Der vorliegende erste Sammelband der auf zwei Bände angelegten Reihe enthält 14 Geschichten, die allesamt aus der Zeichenfeder Carl Barks stammen und die thematisch ein breites Spektrum pfadfinderischen Unternehmensgeistes abdecken. So müssen die Schweiflinge beispielsweise Onkel Dagobert daran hindern, den idyllischen Bärenforst in ein Industrie-Areal zu verwandeln, sie zahlen einem Filmteam einen üblen Schabernack heim, retten einen gestrandeten Wal, den ihr Onkel in Lebertran verwandeln will, schützen archäologische Funde, sammeln tatkräftig Müll, legen sich mit der Hexe Gundel Gaukeley an oder müssen neidvoll anerkennen, dass ihnen die Mädchen vom Schwärmlein Schwalbenschwanz über sind.

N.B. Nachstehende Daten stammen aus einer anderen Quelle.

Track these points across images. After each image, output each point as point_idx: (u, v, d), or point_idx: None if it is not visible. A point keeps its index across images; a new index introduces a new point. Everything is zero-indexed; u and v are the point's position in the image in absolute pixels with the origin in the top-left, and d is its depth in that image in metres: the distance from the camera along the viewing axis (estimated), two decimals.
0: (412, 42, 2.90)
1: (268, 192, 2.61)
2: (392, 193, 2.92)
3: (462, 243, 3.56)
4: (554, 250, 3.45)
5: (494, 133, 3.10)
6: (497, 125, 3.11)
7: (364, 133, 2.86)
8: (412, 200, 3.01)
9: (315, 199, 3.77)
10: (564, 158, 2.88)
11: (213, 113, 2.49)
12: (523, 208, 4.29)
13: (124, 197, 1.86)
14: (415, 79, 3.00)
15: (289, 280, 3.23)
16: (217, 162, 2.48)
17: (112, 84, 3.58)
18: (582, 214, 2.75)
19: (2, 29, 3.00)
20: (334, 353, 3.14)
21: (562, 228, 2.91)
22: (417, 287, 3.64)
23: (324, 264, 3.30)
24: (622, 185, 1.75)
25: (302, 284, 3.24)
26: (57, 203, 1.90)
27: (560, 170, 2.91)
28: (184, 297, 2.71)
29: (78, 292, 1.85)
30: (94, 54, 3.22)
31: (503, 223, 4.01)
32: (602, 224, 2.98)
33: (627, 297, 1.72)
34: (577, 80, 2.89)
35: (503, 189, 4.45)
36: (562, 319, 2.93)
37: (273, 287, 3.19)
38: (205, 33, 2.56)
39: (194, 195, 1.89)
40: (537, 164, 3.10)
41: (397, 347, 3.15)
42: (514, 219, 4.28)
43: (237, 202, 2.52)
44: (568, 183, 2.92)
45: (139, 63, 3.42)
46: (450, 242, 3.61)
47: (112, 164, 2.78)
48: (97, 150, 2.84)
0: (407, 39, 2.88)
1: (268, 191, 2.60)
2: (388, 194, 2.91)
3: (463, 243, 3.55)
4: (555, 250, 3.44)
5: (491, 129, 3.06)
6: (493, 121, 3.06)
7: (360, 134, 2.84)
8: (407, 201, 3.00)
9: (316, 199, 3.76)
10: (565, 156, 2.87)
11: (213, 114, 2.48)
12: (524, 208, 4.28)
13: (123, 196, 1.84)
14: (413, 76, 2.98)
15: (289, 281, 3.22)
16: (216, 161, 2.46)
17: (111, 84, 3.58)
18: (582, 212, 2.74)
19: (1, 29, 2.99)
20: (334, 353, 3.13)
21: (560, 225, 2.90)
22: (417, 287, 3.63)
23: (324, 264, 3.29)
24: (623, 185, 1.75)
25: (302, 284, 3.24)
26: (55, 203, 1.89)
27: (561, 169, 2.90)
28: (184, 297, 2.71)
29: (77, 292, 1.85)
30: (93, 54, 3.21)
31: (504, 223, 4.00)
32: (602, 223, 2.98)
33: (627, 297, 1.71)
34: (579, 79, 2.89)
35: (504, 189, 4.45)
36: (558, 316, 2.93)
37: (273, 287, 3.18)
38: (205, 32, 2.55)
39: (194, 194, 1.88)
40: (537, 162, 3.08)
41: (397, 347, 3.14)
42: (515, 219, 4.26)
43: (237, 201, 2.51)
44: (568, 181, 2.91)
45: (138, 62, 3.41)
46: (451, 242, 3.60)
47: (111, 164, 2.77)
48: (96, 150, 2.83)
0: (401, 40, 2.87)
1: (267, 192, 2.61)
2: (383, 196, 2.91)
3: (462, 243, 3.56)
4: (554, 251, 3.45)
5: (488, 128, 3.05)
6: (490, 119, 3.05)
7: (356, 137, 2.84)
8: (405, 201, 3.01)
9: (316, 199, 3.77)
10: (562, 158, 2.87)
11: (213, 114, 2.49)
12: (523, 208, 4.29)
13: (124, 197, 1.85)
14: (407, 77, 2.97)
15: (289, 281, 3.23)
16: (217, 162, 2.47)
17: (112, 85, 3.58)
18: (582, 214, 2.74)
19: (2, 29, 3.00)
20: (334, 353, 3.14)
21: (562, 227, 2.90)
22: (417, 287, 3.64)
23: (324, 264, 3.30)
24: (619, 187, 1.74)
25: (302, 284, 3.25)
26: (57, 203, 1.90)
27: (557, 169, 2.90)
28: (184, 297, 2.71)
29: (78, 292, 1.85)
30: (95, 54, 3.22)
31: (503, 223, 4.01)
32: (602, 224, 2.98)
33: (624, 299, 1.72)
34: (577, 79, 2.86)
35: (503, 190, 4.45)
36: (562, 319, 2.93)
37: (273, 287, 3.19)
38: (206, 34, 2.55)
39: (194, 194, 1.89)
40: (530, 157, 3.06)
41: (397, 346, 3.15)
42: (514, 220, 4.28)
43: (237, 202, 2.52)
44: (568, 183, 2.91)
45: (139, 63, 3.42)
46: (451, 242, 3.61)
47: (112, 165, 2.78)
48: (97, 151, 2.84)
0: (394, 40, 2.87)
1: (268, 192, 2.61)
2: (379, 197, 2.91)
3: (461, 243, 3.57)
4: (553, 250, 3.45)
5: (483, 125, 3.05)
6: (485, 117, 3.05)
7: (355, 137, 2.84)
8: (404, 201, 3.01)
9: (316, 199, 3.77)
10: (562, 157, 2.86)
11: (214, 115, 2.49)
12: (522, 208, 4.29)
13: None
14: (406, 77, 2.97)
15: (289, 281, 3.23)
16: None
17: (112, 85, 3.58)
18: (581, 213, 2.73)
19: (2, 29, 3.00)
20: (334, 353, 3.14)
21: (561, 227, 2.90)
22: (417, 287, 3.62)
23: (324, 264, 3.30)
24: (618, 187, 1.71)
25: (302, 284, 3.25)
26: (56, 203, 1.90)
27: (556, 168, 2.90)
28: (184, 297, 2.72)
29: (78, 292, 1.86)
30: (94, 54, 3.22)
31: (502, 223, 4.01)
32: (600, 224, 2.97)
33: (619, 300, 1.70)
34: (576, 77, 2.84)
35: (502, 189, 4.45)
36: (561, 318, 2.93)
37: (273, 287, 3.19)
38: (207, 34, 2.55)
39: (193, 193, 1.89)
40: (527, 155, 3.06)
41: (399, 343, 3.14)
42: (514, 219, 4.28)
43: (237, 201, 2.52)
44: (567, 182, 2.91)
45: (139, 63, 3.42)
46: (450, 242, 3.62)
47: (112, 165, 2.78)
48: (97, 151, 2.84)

Ein wiederholt auftretender Konflikt, der sich wie ein roter Faden durch die Historie des Fähnleins zieht, ist gleichsam ein Kampf der Kulturen: die rücksichtslose Ausbeutung von Umwelt und Lebewesen, personifiziert durch den Erzkapitalisten Dagobert, gegen die Natur-, Tier- und Nächstenliebe, vertreten durch die drei Neffen und ihr Fähnlein. Gemeinsam ist diesen Storys, deren normative Aussagen auch nach 50 und mehr Jahren nichts an Kraft verloren haben, dass die Streiter auf Seiten einer natürlichen Ordnung und Harmonie generell den Krieg gewinnen, auch wenn sie einzelne Schlachten verlieren, und dass die Vertreter der Zerstörung oftmals geläutert aus den Streit hervorgehen, auch wenn dieser Zustand nie von Dauer ist.

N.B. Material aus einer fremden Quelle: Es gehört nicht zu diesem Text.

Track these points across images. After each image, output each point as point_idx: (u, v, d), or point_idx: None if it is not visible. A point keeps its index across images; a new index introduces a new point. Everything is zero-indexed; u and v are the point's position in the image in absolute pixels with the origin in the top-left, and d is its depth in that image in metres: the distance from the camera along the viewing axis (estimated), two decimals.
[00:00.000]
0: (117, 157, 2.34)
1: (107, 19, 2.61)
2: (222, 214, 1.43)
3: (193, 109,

Eine weiteres Thema, das in Variationen in den Fieselschweif-Storys immer wieder abgehandelt wird, ist ein Konflikt zwischen den drei Neffen und ihrem Onkel Donald, der – warum auch immer – seinen Schutzbefohlenen Lehren erteilen will, indem er sie hinters Licht führt, oder aber der, von Neid getrieben, seine eigene wenig ruhmreiche Vergangenheit als Pfadfinder zum Anlass nimmt, anzugeben wie eine Tüte Mücken. Auch in diese Situationen erweisen sich die Schweiflinge in der Regel als die Gewinner, nicht zuletzt dank ihres legendären Pfadfinderhandbuchs, einer unbegrenzten und unerschöpflichen Quelle von Weltwissen und Weisheit.
Fazit: Ein unterhaltsamer, kaum moralisierender Exkurs in eine Pfadfinder-Kultur, die uns Deutschen mittlerweile eher fremd ist. Auch wenn die Storys um die Fieselschweiflinge unterm Strich naiv und nicht wirklich systemkritisch sein mögen, so sind sie zumindest im Grundsatz noch immer zeitgemäß.